Siguiendo viaje, los pueblos son cada vez más chicos: algunas casas junto a la infaltable iglesia. Los domingos por la mañana, los vecinos se reúnen delante de los templos protestantes, las mujeres con faldas tan blancas como la flor de tiaré. De vez en cuando una playita aparece al borde de la ruta. Por lo general solo animada por chicos que juegan en el agua. 

Luego de cruzar el estrecho que une las dos Tahitís, se llega al jardin de Vaipahi, un parque botánico. Todavía unos carteles invitan a visitar el Museo Gauguin cercano, pero en realidad cerró hace unos años y, a pesar de repetidos anuncios, no hay planes para su reapertura.

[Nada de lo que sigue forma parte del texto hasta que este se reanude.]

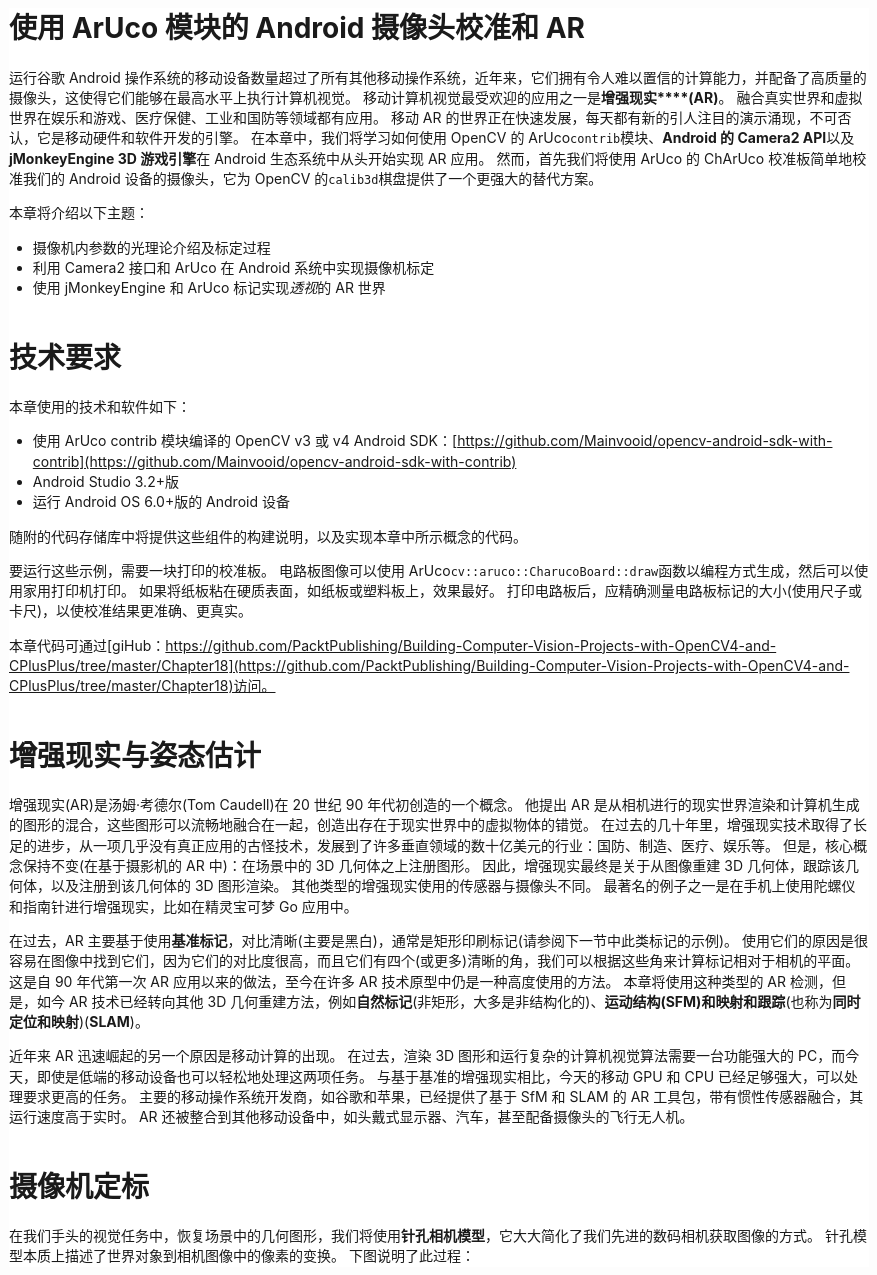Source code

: # 使用 ArUco 模块的 Android 摄像头校准和 AR

运行谷歌 Android 操作系统的移动设备数量超过了所有其他移动操作系统，近年来，它们拥有令人难以置信的计算能力，并配备了高质量的摄像头，这使得它们能够在最高水平上执行计算机视觉。 移动计算机视觉最受欢迎的应用之一是**增强现实****(AR)**。 融合真实世界和虚拟世界在娱乐和游戏、医疗保健、工业和国防等领域都有应用。 移动 AR 的世界正在快速发展，每天都有新的引人注目的演示涌现，不可否认，它是移动硬件和软件开发的引擎。 在本章中，我们将学习如何使用 OpenCV 的 ArUco`contrib`模块、**Android 的 Camera2 API**以及**jMonkeyEngine 3D 游戏引擎**在 Android 生态系统中从头开始实现 AR 应用。 然而，首先我们将使用 ArUco 的 ChArUco 校准板简单地校准我们的 Android 设备的摄像头，它为 OpenCV 的`calib3d`棋盘提供了一个更强大的替代方案。

本章将介绍以下主题：

*   摄像机内参数的光理论介绍及标定过程
*   利用 Camera2 接口和 ArUco 在 Android 系统中实现摄像机标定
*   使用 jMonkeyEngine 和 ArUco 标记实现*透视*的 AR 世界

# 技术要求

本章使用的技术和软件如下：

*   使用 ArUco contrib 模块编译的 OpenCV v3 或 v4 Android SDK：[https://github.com/Mainvooid/opencv-android-sdk-with-contrib](https://github.com/Mainvooid/opencv-android-sdk-with-contrib)
*   Android Studio 3.2+版
*   运行 Android OS 6.0+版的 Android 设备

随附的代码存储库中将提供这些组件的构建说明，以及实现本章中所示概念的代码。

要运行这些示例，需要一块打印的校准板。 电路板图像可以使用 ArUco`cv::aruco::CharucoBoard::draw`函数以编程方式生成，然后可以使用家用打印机打印。 如果将纸板粘在硬质表面，如纸板或塑料板上，效果最好。 打印电路板后，应精确测量电路板标记的大小(使用尺子或卡尺)，以使校准结果更准确、更真实。

本章代码可通过[giHub：https://github.com/PacktPublishing/Building-Computer-Vision-Projects-with-OpenCV4-and-CPlusPlus/tree/master/Chapter18](https://github.com/PacktPublishing/Building-Computer-Vision-Projects-with-OpenCV4-and-CPlusPlus/tree/master/Chapter18)访问。

# 增强现实与姿态估计

增强现实(AR)是汤姆·考德尔(Tom Caudell)在 20 世纪 90 年代初创造的一个概念。 他提出 AR 是从相机进行的现实世界渲染和计算机生成的图形的混合，这些图形可以流畅地融合在一起，创造出存在于现实世界中的虚拟物体的错觉。 在过去的几十年里，增强现实技术取得了长足的进步，从一项几乎没有真正应用的古怪技术，发展到了许多垂直领域的数十亿美元的行业：国防、制造、医疗、娱乐等。 但是，核心概念保持不变(在基于摄影机的 AR 中)：在场景中的 3D 几何体之上注册图形。 因此，增强现实最终是关于从图像重建 3D 几何体，跟踪该几何体，以及注册到该几何体的 3D 图形渲染。 其他类型的增强现实使用的传感器与摄像头不同。 最著名的例子之一是在手机上使用陀螺仪和指南针进行增强现实，比如在精灵宝可梦 Go 应用中。

在过去，AR 主要基于使用**基准标记**，对比清晰(主要是黑白)，通常是矩形印刷标记(请参阅下一节中此类标记的示例)。 使用它们的原因是很容易在图像中找到它们，因为它们的对比度很高，而且它们有四个(或更多)清晰的角，我们可以根据这些角来计算标记相对于相机的平面。 这是自 90 年代第一次 AR 应用以来的做法，至今在许多 AR 技术原型中仍是一种高度使用的方法。 本章将使用这种类型的 AR 检测，但是，如今 AR 技术已经转向其他 3D 几何重建方法，例如**自然标记**(非矩形，大多是非结构化的)、**运动结构(SFM)**和**映射和跟踪**(也称为**同时定位和映射**)(**SLAM**)。

近年来 AR 迅速崛起的另一个原因是移动计算的出现。 在过去，渲染 3D 图形和运行复杂的计算机视觉算法需要一台功能强大的 PC，而今天，即使是低端的移动设备也可以轻松地处理这两项任务。 与基于基准的增强现实相比，今天的移动 GPU 和 CPU 已经足够强大，可以处理要求更高的任务。 主要的移动操作系统开发商，如谷歌和苹果，已经提供了基于 SfM 和 SLAM 的 AR 工具包，带有惯性传感器融合，其运行速度高于实时。 AR 还被整合到其他移动设备中，如头戴式显示器、汽车，甚至配备摄像头的飞行无人机。

# 摄像机定标

在我们手头的视觉任务中，恢复场景中的几何图形，我们将使用**针孔相机模型**，它大大简化了我们先进的数码相机获取图像的方式。 针孔模型本质上描述了世界对象到相机图像中的像素的变换。 下图说明了此过程：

Era el único lugar que recordaba oficialmente la obra del artista. La otra gloria vinculada con la isla tampoco tiene suerte con los homenajes. El cantante Joe Dassin vivió y murió en Papeete. Un par de placas solamente lo recuerdan sobre la terraza del bar Le Rétro. 

Mientras las distancias se van achicando nuevamente hacia Papeete, llegan las grutas de Maraa luego de pasar por las plantaciones de tiaré de Mataiea (una linda visita). Son cavidades naturales, tapadas de helechos que forman un paisaje de cierto toque jurásico. 

En la misma zona hay dos marae. Son lugares de culto antiguos que fueron restaurados. Habían sido abandonados cuando los tahitianos se convirtieron a diferentes formas de cristianismo durante el siglo XIX. Junto a las plataformas rituales siguen en pie algunos tikis. 

Falta poco para completar la gran vuelta de la pequeña isla. Se regresa a Papeete por el suburbio de Faa’a y el aeropuerto. No sin haber parado antes en la Pointe des Pêcheurs, la Punta de los Pescadores, para visitar el Museo de Tahití y sus Islas, dedicado a la historia y la cultura de la Polinesia. Es tiempo de decir nene Tahití, iaorana Moorea, hasta pronto Tahití, buenos días Moorea. Quince kilómetros separan las dos islas. En realidad, un mar entero.